A Realidade

A Realidade em plenitude tinha um corpo bem estranho.

Não era, certamente, tal como é o de um humano. O corpo de Realidade não obedecia à nossa simples anatomia ou disposição. Seus membros eram galáxias, seus ossos, vias lácteas, suas células eram estrelas que incandesciam até morrerem; o corpo de Realidade inchava e inchava, se topava explosivmente contra si mesmo, se destruía e reconstruía em infinitas combinações inúteis e sem sentido de membros ignóbeis de todas as maravilhas que produziam; os dedos e pés, os braços e pernas, o próprio torso da Realidade, nenhum deles possuía consciência. Rasgavam-se em supernovas a eclodir e, como se espinhas, a Realidade se enchia de buracos negros perante sua acetinada pele de matéria escura.

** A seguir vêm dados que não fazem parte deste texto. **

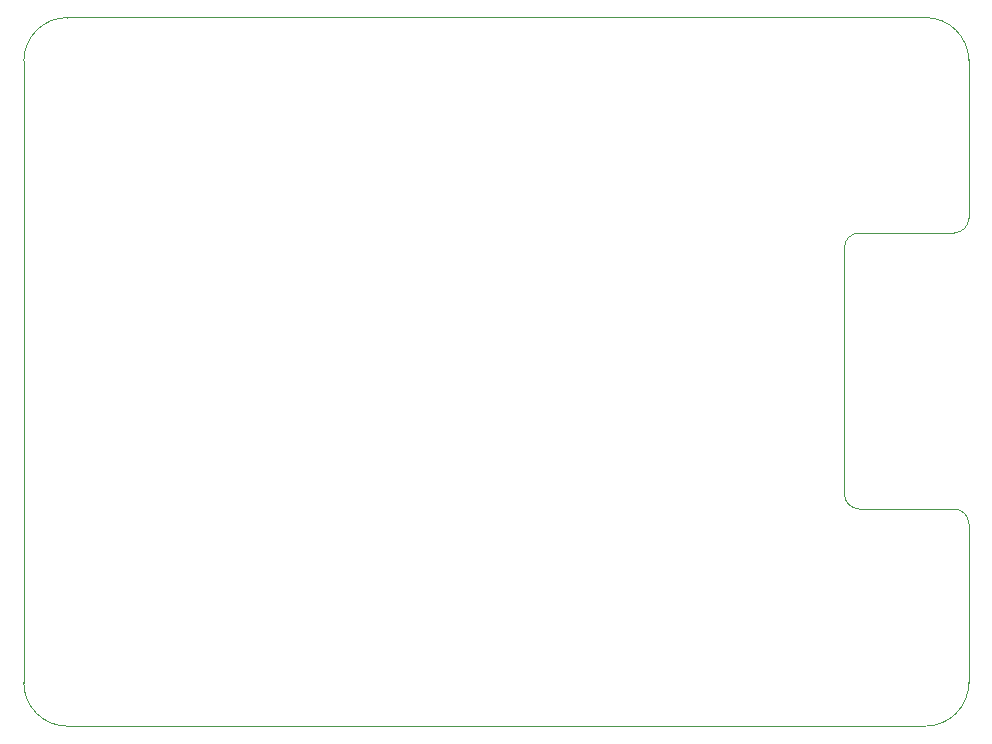
<source format=gbr>
%TF.GenerationSoftware,Altium Limited,Altium Designer,24.9.1 (31)*%
G04 Layer_Color=0*
%FSLAX45Y45*%
%MOMM*%
%TF.SameCoordinates,87F55232-172A-40C5-9850-FF0673041AA3*%
%TF.FilePolarity,Positive*%
%TF.FileFunction,Profile,NP*%
%TF.Part,Single*%
G01*
G75*
%TA.AperFunction,Profile*%
%ADD98C,0.02540*%
D98*
X368300Y0D02*
G02*
X-219Y368519I0J368519D01*
G01*
Y5630961D01*
D02*
G02*
X368300Y5999480I368519J0D01*
G01*
Y6000000D01*
X7632700D01*
X7632481Y5999699D01*
D02*
G02*
X8001000Y5631180I0J-368519D01*
G01*
X8001219Y5646201D01*
Y4302760D01*
D02*
G02*
X7874219Y4175760I-127000J0D01*
G01*
X7073900D01*
D02*
G03*
X6946900Y4048760I0J-127000D01*
G01*
Y1965960D01*
D02*
G03*
X7073900Y1838960I127000J0D01*
G01*
X7874219D01*
D02*
G02*
X8001219Y1711960I0J-127000D01*
G01*
Y368519D01*
D02*
G02*
X7632700Y0I-368519J0D01*
G01*
X368300D01*
%TF.MD5,e17586cfd36185f965d0135fe93241f1*%
M02*

</source>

Entretanto, talvez o mais interessante de Realidade fosse seu cérebro: no fundo escondido de um canto qualquer, alguns átomos de Realidade se comunicavam, tosca e parcamente, dividos em alguns corpinhos de carne simiesca. Cientes estavam de que eram reais, mas não que eram Realidade, nem de que pudessem vir a ser, talvez, o próprio cérebro e cerne dela. Tal neurônios solitários que não tem ciência de seu próprio papel, aqueles bichinhos de rubro sangue não eram cônscios de serem os próprios neurônios da plenitude.

Já o mais triste de Realidade, certamente, não era seu bizarro e gigantesco corpo grotesco; nem era, também, a bizarra disparidade proporcional entre sua pequeníssima porção de massa cinzenta com a enormidade de tudo mais que havia ao redor.

O mais triste de Realidade era seu desespero. Enjoada de si, ela urrava aos céus por algo ou alguém além dela mesma. Como poderia definir a si, sem qualquer outro oposto ao qual comparar-se? Gritava, esperançosa, sequências de “Quem sou eu?” entrecortadas com “Há mais alguém aí?”, esperando que o seu contraste, o irreal que tanto buscava, enfim lhe respondesse. Realidade fantasiava com esse estranho oculto, com seu oposto amante que viria para completá-la. Era a essas fantasias de algo mais além de si que Realidade chamava de fé, e era nessa fé que se pautava todo o sentido que atribuía para si mesma.

Mas não havia nada, ninguém a responder; o irreal, por mais óbvio que pareça, simplesmente inexistia. Nenhum alguém para a Realidade que, resoluta, devia apenas se afogar na sua própria solidão, na sua singular, única, absoluta existência.

E no centro de seu minísculo cérebro, sinais elétricos de sinapses dispersas ainda se esforçavam, continuamente, irracionalmente, na busca por qualquer coisa mais, qualquer sentido, qualquer companhia.

Mas ninguém lhe respondia. Presa em si mesma, a Realidade estava eternamente sozinha.